Please let me repeat/rephrase that, because it’s the really important thing in this post.
“SSIS packages need to execute in the security context of a user account that can access all resources on all of the machines involved in the package processing.”
What does this mean to you?
It means that when you run the package yourself, the package has your permissions. It can do what you can do and access what you can access, for the simple reason that you ran it. And if you didn’t have permission to access all of those resources when the project started, you discovered this problem early on, and got the access you needed because otherwise you couldn’t have built the package at all in the first place.
So of course it runs for you!
But what about that SQL Server Agent job?
It should be pretty easy to figure out from here, right?
- You need to create (or work with the people in charge of your network to get created for you) a Windows user account that has all of the permissions necessary to access the resources your package uses, databases, file system folders, shared folders and so on.
- Then you create a SQL Server Agent Proxy based on that Windows user account.
- And then you tell SQL Server Agent to run your job step in the context of this proxy.
One, two, three, Go!
That’s really how simple it is.
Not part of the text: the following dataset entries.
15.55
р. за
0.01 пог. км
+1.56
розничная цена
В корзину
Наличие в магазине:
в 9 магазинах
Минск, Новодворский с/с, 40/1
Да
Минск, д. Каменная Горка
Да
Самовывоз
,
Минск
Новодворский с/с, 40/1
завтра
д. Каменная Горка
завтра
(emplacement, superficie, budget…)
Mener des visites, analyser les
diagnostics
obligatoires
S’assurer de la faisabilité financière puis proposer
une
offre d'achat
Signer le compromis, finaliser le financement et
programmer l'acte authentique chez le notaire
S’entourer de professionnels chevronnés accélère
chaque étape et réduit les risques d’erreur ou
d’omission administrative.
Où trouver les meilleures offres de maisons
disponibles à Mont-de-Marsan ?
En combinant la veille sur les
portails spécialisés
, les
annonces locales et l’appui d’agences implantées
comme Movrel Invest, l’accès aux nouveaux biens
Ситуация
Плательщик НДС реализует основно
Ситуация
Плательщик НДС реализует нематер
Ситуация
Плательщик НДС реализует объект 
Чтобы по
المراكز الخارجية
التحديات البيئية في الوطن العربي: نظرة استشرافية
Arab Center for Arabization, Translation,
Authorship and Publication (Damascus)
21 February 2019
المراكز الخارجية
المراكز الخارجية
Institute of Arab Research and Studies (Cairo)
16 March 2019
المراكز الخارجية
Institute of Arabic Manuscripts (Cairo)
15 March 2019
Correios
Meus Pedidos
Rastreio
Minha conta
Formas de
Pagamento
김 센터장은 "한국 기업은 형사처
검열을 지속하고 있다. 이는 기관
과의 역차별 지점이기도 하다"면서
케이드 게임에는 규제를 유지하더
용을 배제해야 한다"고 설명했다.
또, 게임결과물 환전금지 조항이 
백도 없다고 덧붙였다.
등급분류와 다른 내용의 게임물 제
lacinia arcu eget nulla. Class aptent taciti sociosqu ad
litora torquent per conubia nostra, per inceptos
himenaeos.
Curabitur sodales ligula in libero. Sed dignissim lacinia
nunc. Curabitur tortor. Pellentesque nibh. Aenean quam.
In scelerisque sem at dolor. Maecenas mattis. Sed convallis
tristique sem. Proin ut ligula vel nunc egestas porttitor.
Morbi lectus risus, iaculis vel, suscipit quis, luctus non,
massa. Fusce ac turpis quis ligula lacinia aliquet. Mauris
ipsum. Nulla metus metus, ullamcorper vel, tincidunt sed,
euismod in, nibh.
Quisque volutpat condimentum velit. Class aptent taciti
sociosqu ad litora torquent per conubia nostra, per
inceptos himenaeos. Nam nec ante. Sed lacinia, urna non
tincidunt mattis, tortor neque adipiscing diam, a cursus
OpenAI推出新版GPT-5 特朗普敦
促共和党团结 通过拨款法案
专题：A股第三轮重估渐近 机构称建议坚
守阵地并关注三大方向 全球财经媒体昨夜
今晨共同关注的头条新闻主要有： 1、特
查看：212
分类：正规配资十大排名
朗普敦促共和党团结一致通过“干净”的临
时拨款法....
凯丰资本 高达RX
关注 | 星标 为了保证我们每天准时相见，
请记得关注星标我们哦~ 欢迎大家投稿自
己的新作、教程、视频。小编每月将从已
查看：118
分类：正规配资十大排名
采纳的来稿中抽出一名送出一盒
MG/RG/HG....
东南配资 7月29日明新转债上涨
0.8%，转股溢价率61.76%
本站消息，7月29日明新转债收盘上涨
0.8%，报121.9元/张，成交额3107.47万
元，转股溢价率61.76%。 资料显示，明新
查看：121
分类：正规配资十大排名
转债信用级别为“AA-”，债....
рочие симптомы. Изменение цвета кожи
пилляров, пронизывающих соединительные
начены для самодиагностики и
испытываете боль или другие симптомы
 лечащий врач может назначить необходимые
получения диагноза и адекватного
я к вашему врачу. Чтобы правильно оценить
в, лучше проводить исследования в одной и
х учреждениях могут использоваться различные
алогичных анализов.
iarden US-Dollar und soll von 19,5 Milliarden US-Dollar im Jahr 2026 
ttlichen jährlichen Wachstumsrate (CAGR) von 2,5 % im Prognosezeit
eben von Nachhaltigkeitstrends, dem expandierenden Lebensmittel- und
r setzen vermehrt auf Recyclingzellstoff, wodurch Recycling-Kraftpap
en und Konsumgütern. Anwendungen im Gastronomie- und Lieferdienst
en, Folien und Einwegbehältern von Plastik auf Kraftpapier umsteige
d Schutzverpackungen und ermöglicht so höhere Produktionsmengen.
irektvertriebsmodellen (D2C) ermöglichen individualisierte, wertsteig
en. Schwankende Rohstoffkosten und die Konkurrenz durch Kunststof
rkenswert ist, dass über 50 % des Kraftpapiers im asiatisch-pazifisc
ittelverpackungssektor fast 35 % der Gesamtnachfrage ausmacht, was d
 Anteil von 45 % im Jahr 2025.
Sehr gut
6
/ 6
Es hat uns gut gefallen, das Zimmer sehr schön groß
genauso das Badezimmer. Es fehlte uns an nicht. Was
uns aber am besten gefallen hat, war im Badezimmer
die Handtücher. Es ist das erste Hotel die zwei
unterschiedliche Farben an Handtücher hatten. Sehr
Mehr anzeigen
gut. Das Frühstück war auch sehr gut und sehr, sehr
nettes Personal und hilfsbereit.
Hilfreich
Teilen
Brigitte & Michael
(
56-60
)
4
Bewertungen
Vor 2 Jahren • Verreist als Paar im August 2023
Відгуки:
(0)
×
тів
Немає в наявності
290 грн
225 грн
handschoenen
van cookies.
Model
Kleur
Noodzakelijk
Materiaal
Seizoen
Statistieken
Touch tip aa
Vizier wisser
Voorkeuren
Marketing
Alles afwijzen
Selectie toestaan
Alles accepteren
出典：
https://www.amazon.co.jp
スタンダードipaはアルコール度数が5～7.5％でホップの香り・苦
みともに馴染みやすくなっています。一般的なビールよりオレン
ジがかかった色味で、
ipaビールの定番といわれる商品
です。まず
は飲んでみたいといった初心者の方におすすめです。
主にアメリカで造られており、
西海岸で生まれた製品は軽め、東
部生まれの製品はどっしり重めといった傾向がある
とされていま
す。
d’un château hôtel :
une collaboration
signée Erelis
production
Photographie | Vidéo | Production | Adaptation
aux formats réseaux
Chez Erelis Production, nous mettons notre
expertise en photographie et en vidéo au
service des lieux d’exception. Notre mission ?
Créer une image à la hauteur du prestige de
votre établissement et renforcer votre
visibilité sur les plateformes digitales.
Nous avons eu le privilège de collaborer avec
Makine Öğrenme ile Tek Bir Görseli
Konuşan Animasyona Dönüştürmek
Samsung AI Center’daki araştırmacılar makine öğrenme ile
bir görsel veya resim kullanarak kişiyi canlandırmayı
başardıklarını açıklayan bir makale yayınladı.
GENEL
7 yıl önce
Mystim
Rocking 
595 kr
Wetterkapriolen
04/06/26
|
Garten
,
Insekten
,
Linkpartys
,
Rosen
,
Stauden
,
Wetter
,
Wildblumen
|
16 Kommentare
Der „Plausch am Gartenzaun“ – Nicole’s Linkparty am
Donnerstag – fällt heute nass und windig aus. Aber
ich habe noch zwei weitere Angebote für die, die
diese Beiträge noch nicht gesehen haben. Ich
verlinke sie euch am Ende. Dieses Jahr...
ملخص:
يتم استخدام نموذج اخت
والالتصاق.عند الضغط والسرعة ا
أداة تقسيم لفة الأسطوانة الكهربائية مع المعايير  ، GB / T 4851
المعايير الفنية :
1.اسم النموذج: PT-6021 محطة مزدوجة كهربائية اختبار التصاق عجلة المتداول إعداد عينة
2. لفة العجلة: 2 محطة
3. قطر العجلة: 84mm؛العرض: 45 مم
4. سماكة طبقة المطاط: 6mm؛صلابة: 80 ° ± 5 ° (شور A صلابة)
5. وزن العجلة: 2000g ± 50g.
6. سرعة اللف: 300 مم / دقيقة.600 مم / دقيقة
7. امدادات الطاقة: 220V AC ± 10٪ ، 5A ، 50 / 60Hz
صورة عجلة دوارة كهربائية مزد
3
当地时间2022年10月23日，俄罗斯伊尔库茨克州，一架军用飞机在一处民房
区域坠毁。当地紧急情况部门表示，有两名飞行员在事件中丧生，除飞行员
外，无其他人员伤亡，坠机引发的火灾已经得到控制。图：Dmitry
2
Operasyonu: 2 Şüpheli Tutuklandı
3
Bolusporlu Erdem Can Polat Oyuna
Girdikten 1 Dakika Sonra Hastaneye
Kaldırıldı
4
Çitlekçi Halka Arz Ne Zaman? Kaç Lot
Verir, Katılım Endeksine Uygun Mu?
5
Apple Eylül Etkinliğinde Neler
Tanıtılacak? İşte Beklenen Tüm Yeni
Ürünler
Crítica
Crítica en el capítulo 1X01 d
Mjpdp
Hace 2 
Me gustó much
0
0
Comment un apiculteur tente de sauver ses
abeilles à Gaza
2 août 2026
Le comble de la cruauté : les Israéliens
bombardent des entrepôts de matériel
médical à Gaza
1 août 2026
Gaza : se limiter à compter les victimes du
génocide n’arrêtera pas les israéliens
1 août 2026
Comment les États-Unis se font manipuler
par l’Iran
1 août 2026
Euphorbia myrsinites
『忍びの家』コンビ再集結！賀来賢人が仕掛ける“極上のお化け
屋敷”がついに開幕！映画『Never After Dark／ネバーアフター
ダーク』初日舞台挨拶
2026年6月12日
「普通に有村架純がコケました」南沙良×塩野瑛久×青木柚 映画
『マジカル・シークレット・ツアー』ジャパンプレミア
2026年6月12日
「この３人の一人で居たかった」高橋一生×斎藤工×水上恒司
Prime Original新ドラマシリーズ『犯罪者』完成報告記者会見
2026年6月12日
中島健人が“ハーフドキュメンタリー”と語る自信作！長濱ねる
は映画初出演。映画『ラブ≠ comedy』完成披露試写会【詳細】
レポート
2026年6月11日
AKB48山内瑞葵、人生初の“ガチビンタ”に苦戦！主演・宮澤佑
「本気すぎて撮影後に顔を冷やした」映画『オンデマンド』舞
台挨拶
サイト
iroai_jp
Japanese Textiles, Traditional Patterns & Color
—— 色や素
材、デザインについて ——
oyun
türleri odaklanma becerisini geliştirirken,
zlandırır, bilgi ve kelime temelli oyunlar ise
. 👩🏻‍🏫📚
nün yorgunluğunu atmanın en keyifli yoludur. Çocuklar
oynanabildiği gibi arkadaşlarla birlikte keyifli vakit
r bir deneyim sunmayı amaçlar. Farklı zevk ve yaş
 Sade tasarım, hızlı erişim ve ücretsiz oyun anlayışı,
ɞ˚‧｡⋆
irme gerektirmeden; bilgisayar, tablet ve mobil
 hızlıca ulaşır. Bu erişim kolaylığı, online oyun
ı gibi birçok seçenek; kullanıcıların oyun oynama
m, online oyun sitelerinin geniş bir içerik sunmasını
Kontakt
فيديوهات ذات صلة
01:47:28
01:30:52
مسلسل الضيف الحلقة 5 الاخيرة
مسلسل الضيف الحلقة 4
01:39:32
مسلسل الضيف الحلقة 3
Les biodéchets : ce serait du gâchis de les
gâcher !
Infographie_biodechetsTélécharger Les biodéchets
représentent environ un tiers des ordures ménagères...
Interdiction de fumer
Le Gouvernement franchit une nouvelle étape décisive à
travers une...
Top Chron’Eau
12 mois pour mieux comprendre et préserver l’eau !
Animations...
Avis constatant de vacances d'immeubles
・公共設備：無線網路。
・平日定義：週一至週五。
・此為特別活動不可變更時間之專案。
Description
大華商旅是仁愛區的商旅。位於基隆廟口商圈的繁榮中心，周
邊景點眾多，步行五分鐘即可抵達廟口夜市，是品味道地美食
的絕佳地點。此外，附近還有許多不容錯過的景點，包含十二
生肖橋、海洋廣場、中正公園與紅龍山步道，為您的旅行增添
And the craziest part of all? Microsoft has already documented the heck out of this online. Here are a few key links that will go into much more depth than I have here, so if you’re still having problems, why not click on them and read what Microsoft has to say.
- From SQL Server Books Online, “How to Run a Package Using a SQL Server Agent Job”: http://technet.microsoft.com/en-us/library/ms139805.aspx. (Please note that this page has links to sub-articles and related articles. Click on them and read those pages too.)
- From the Microsoft Support Knowledge Base, “An SSIS package does not run when you call the SSIS package from a SQL Server Agent job step”:http://support.microsoft.com/kb/918760. This article goes into many scenarios that could cause an SSIS package to fail when executed in a SQL Server Agent job, not just the security related stuff in this blog post, but from my experience, it’s the security that is tripping up most people.
Are you ready to go? I sure hope so. Hopefully the next time someone runs into this problem I can simply point them to this URL instead of having to type up this information each time. And maybe, just maybe, someone will search and find this article before they cry for help on the forums. And if that happens, it will all be worth it, and these blisters on my fingers won’t seem to hurt at all anymore… 😉
 No, SSIS isn’t really “built on” AD, but read on and you’ll see what I mean.
 Yes, I know I’m simplifying things quite a bit here, but that’s intentional.
 If you have Active Directory, this needs to be a domain account. If not, then you have a bunch of reading to do on Windows security, because I’m not going there today.
 If you are that person, please post a comment to let me know.